To Lie with Lions - Dorothy Dunnett [166]
‘He’s going to say “Ey”,’ said Katelijne.
‘Ey!’ said Crackbene. And in the boat now surging up to their flank the blue eyes, the myriad blue, icy eyes opened and shone.
‘Svipa, ey!’ bawled the man from the boat. And the cry was taken up, from boat to boat under the gulls until all the faces were turned to Mick Crackbene, and smiling.
Peace, not war. They were in Thule and, thank God, they were welcome.

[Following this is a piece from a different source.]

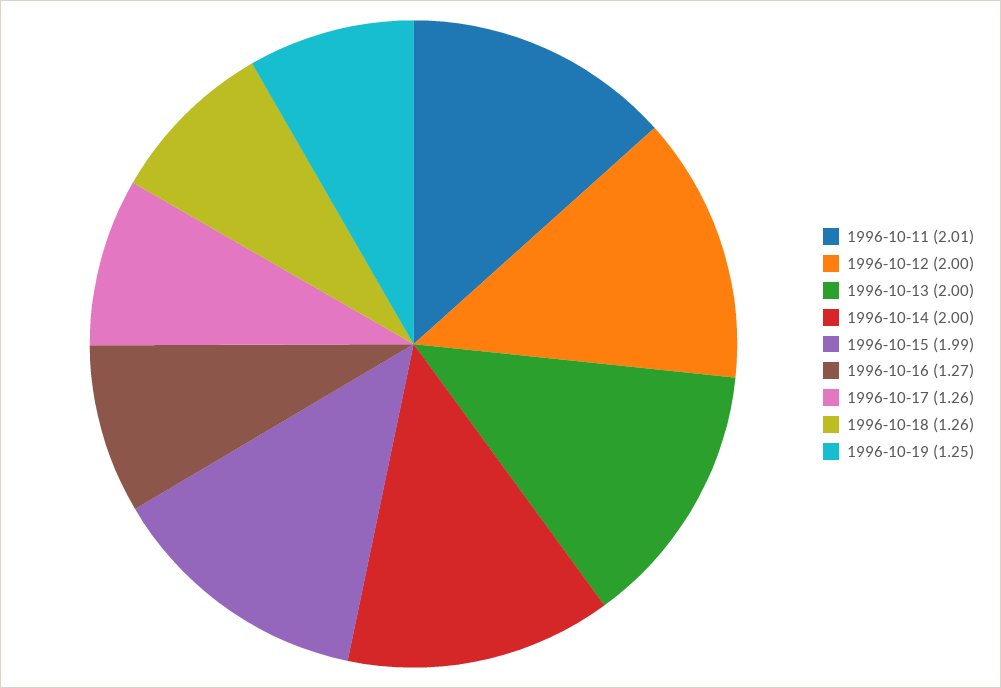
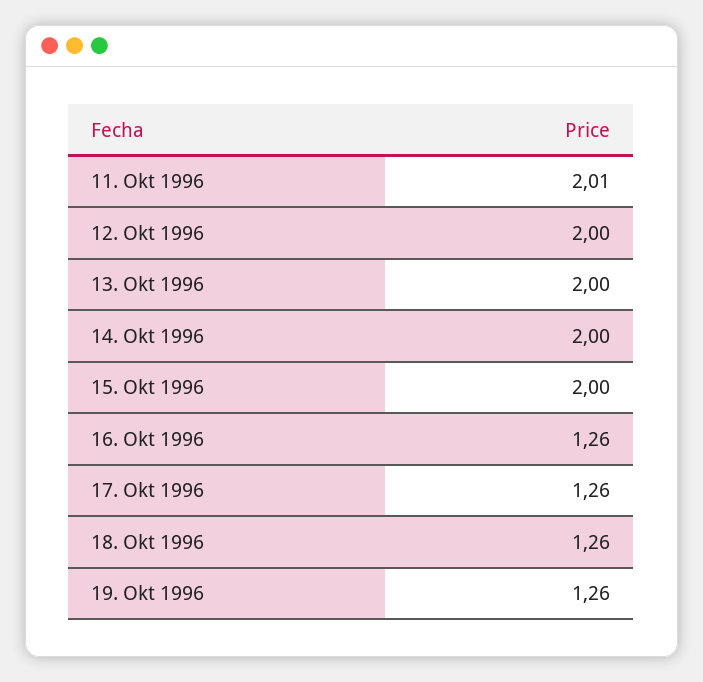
1996-10-15: 1.99 -> 2
1996-10-16: 1.27 -> 1.26
1996-10-19: 1.25 -> 1.26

Only Katelijne, watching the dogger arrive, was disturbed. She said, ‘The fishermen know Master Crackbene. They’re coming aboard. Where would they get a new boat of that size?’
Robin wouldn’t have told her just yet. It was John le Grant, on his way to the steps, who seized the chance to explain. ‘Could you not guess? We built the doggers in Leith, exchanged them in Orkney for yoles, and presented the yoles to the Icelanders, together with one twenty-ton dogger that can fish as far out to sea as the Hanse ships.’
‘In return for what?’ Katelijne said. But she knew almost before she was told. In return for all the existing stores of dried cod, and the fill of M. de Fleury’s holds, if he liked, in fresh landings. She should have guessed. She should have managed to forewarn her brother. Betha Sinclair, so anxious to keep her at Dean, had known of her father’s Orkney involvement. Only Kathi had been blind.
The dogger, arriving, made fast to Svipa’s side and the oarsmen slowly clambered aboard, heavily creaking.
‘Don’t laugh,’ Robin said. ‘They’re wearing sheepskin made supple with fish-oil. It’s waterproof.’
‘I’m not laughing,’ Kathi said, and departed. Robin looked after her.
‘She’ll be all right,’ said the chaplain. ‘Divided loyalty is an upsetting thing, with or without halibut-oil. Give her time.’
Robin said nothing.
Father Moriz surveyed him. ‘Some of that was new to you also? I share your doubts, but lives may be saved. The Svipa can be freighted and leave in two weeks, before anyone sees or can stop her.’
‘Except the Unicorn,’ Robin said. He wasn’t stupid, and he didn’t want to be soothed. He was anxious about Kathi’s brother.
The priest removed his handkerchief from his nose, and replaced it quickly. ‘The Vatachino have no more right to be here than we have. With no stockfish to buy, they’re going to be far too busy catching wet fish to complain. And even then, they’ll have to leave if the Hanse come.’
Robin said, ‘Won’t the Icelanders be punished for selling to us?’ Below, the dogger’s master was calling to M. de Fleury.
The German smiled. His eyebrows, fluttering, made him wink. He said, ‘I doubt it. They are tough. Royal officials have been killed in the past. We are more in danger than they are.’
‘If a Hanse ship were to catch us,’ Robin said. M. de Fleury had made a remark, and the dogger man was waving his arms.
‘We must hope that it doesn’t,’ said the priest.
‘It has,’ Robin said. ‘Father, you’ve got your hat too far over your ears. That’s what the man from the dogger is saying.’
The priest dropped his handkerchief. ‘What?’
‘Ever since we came in, there’s been a Hanse ship hidden there in the harbour. The Pruss Maiden, they say. Her men watched us come in. And now she wants her full due of stockfish, or she’ll sink us.’
Apart from a carrying voice, the man who brought the bad news, by name Glímu-Sveinn, possessed the shape of a dicker of hides and a jaw as long as his beard, above which bulged two ferocious eyes in a ring of white lashes. Nicholas absorbed what he said and pondered all through Lutkyn’s translation, having already picked up the gist. He hoped the others were doing the same.
It was, of course, catastrophic. A mature man would have wept. Arrived at Ultima Thule, faced with six well-oiled aliens and a thundering threat from a Hanse ship, Nicholas experienced a jolt of pure juvenile pleasure. He said, ‘Lutkyn, Yuri and Mick: let’s have the ale up, and a brazier, and as much as there is of the beef. And then, my friends – then, my friends, let us see how we can help one another.’